「ホメロスは他のすべての詩人に、巧みに嘘を語る技術を教えた」

アリストテレス
アリストテレスの名言
  • 紀元前384年~紀元前322年
  • 古代ギリシャのマケドニア出身
  • 哲学者・科学者で学園「リュケイオン」の設立者
  • プラトンの弟子で、論理学、生物学、政治学、倫理学などにおいて体系的な知識を構築し、西洋の思想や科学の発展に大きな影響を与えた

英文

”Homer has taught all other poets the art of telling lies skillfully.”

日本語訳

「ホメロスは他のすべての詩人に、巧みに嘘を語る技術を教えた」

解説

この言葉は、詩や物語における創作と虚構の役割についてアリストテレスが述べたものである。彼は、ホメロスが巧みに「嘘」、つまり虚構やフィクションを用いて物語を紡ぎ出したことで、他の詩人たちにその技術を教えたと述べている。ホメロスの『イリアス』や『オデュッセイア』のような叙事詩は、事実に基づくものではなく、英雄や神話的な要素が豊富に含まれているが、その「嘘」を通じて真理や人間の本質に迫る力を持つ。アリストテレスにとって、この「巧みな嘘」は単なる虚構ではなく、現実を超えて人間の心理や価値観を表現する手段として重要視された。

アリストテレスは、文学や詩が現実を離れた創作でありながらも、深い真実を伝える力を持っていると考えた。彼にとって、ホメロスの虚構は単なる嘘ではなく、読者や聴衆に普遍的なテーマや人間性についての洞察を提供するものである。虚構の中に真実が隠されているという考えは、文学や詩の力を理解する上で重要であり、読者に感動や共感を呼び起こすことで、現実の経験を超えた学びや教訓を与えるとされる。

具体例として、シェイクスピアの劇や神話文学が挙げられる。『ハムレット』や『ロミオとジュリエット』といった作品は、実際の出来事ではないが、人間の悲劇や愛の複雑さを描くことで、観客に深い感情や教訓を与える。また、古代ギリシャの神話も、神々や英雄が登場する創作物でありながら、人間の価値観や道徳についての考察を提供している。こうした作品は、フィクションであるにもかかわらず、現実の人間関係や道徳に関する普遍的な真理を伝えている。

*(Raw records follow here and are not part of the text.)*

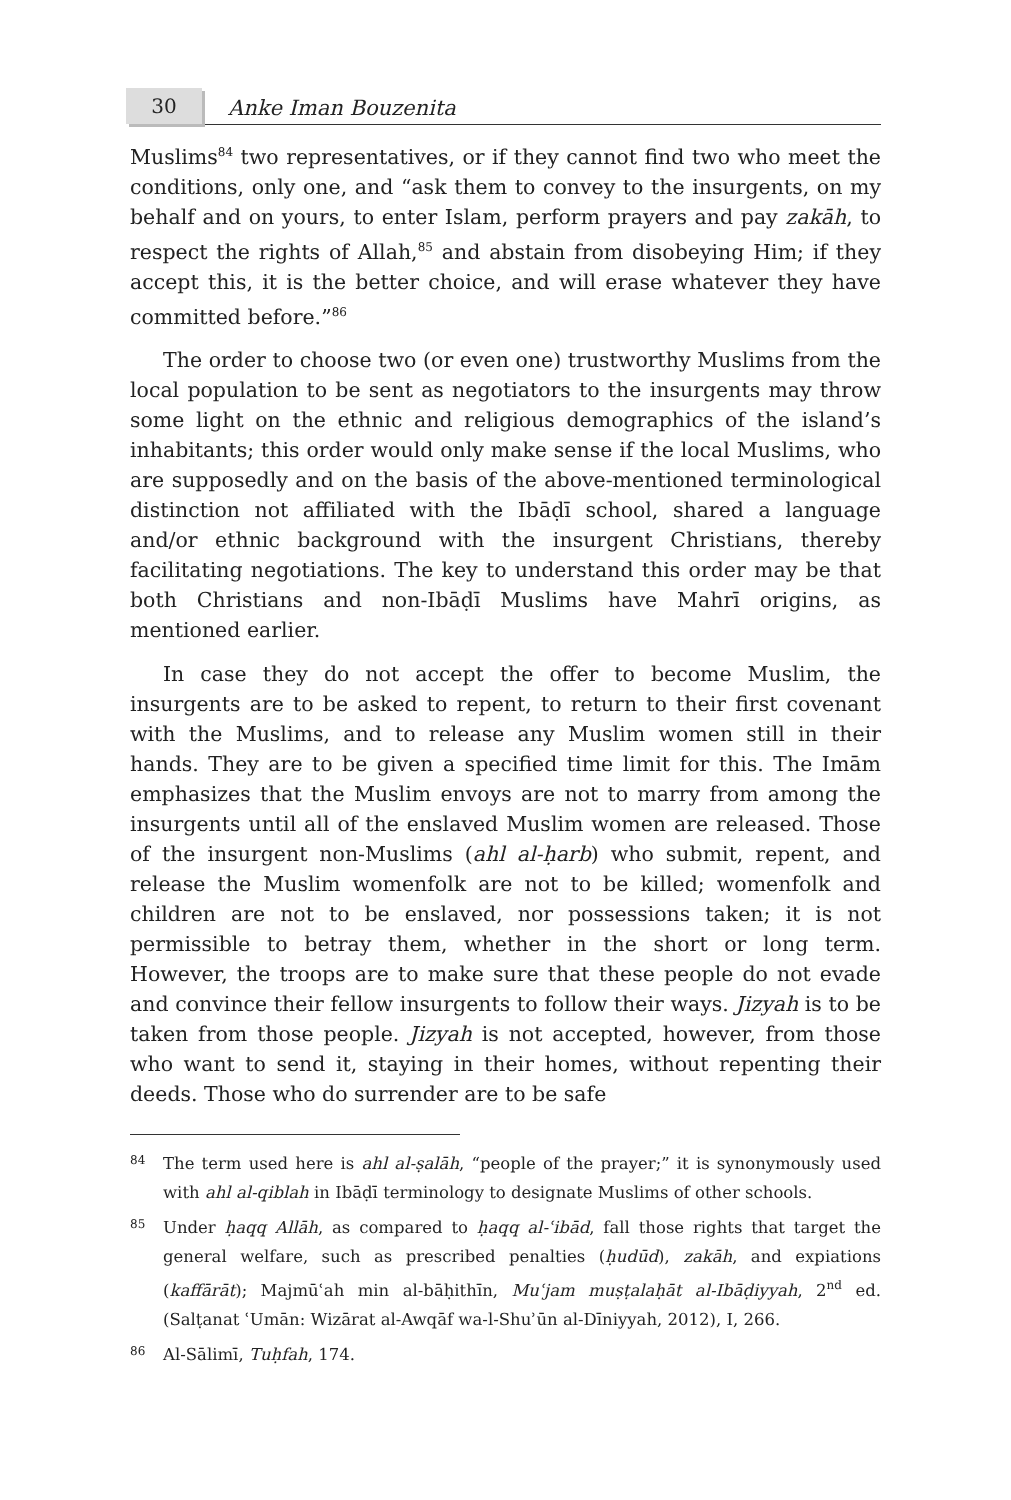30
Anke Iman Bouzenita
Muslims<sup>84</sup> two representatives, or if they cannot find two who meet the conditions, only one, and “ask them to convey to the insurgents, on my behalf and on yours, to enter Islam, perform prayers and pay zakāh, to respect the rights of Allah,<sup>85</sup> and abstain from disobeying Him; if they accept this, it is the better choice, and will erase whatever they have committed before.”<sup>86</sup>
The order to choose two (or even one) trustworthy Muslims from the local population to be sent as negotiators to the insurgents may throw some light on the ethnic and religious demographics of the island’s inhabitants; this order would only make sense if the local Muslims, who are supposedly and on the basis of the above-mentioned terminological distinction not affiliated with the Ibāḍī school, shared a language and/or ethnic background with the insurgent Christians, thereby facilitating negotiations. The key to understand this order may be that both Christians and non-Ibāḍī Muslims have Mahrī origins, as mentioned earlier.
In case they do not accept the offer to become Muslim, the insurgents are to be asked to repent, to return to their first covenant with the Muslims, and to release any Muslim women still in their hands. They are to be given a specified time limit for this. The Imām emphasizes that the Muslim envoys are not to marry from among the insurgents until all of the enslaved Muslim women are released. Those of the insurgent non-Muslims (ahl al-ḥarb) who submit, repent, and release the Muslim womenfolk are not to be killed; womenfolk and children are not to be enslaved, nor possessions taken; it is not permissible to betray them, whether in the short or long term. However, the troops are to make sure that these people do not evade and convince their fellow insurgents to follow their ways. Jizyah is to be taken from those people. Jizyah is not accepted, however, from those who want to send it, staying in their homes, without repenting their deeds. Those who do surrender are to be safe
84
The term used here is ahl al-ṣalāh, “people of the prayer;” it is synonymously used with ahl al-qiblah in Ibāḍī terminology to designate Muslims of other schools.
85
Under ḥaqq Allāh, as compared to ḥaqq al-ʿibād, fall those rights that target the general welfare, such as prescribed penalties (ḥudūd), zakāh, and expiations (kaffārāt); Majmūʿah min al-bāḥithīn, Muʿjam muṣṭalaḥāt al-Ibāḍiyyah, 2<sup>nd</sup> ed. (Salṭanat ʿUmān: Wizārat al-Awqāf wa-l-Shuʾūn al-Dīniyyah, 2012), I, 266.
86
Al-Sālimī, Tuḥfah, 174.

現代においても、このアリストテレスの考え方は、フィクションの価値を理解する上で重要である。映画や小説、演劇といった創作物が持つ力は、現実とは異なる物語の中で観客に深い感動や学びを提供することにある。巧みに作られた虚構は、現実を理解する手助けをし、私たちに共感や自己理解を促進する効果を持つとされている。

アリストテレスのこの言葉は、虚構や創作物が持つ力とその意義を教えている。巧みに「嘘」を語ることで、現実を超えた真実や人間の本質に迫ることができる。文学や詩が虚構でありながらも、私たちにとっての現実に深い影響を与え、学びや感動をもたらすという視点は、創作の意義を理解するための重要な洞察である。